Records supplied:
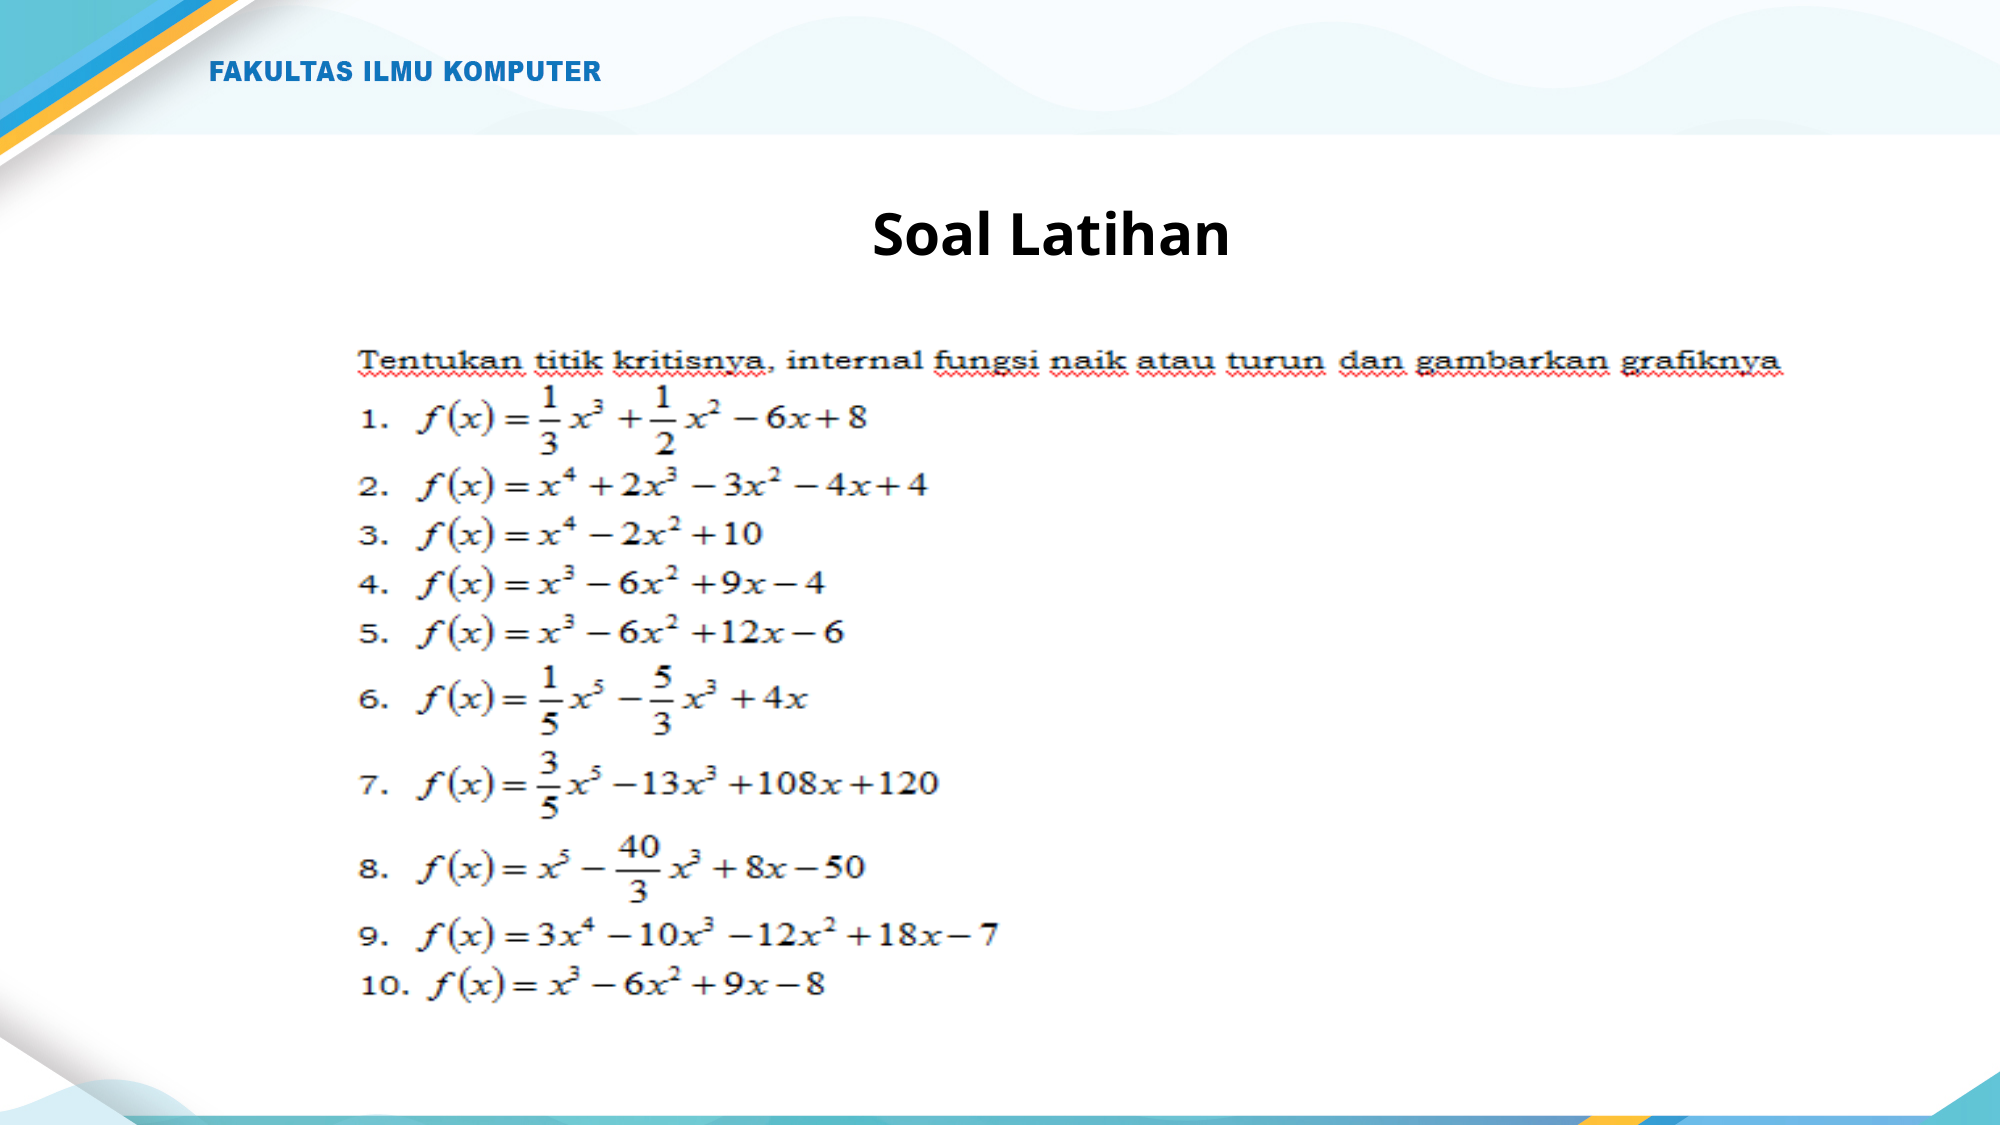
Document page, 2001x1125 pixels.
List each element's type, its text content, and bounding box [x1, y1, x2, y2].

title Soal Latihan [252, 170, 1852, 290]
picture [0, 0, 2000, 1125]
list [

Task: Copy each entry above exactly; drop the pictures.

Task response:
Document page, 2001x1125 pixels.
List each element's type, its text content, and bounding box [x1, y1, x2, y2].

title Soal Latihan [252, 170, 1852, 290]
picture [0, 0, 2000, 1125]
list [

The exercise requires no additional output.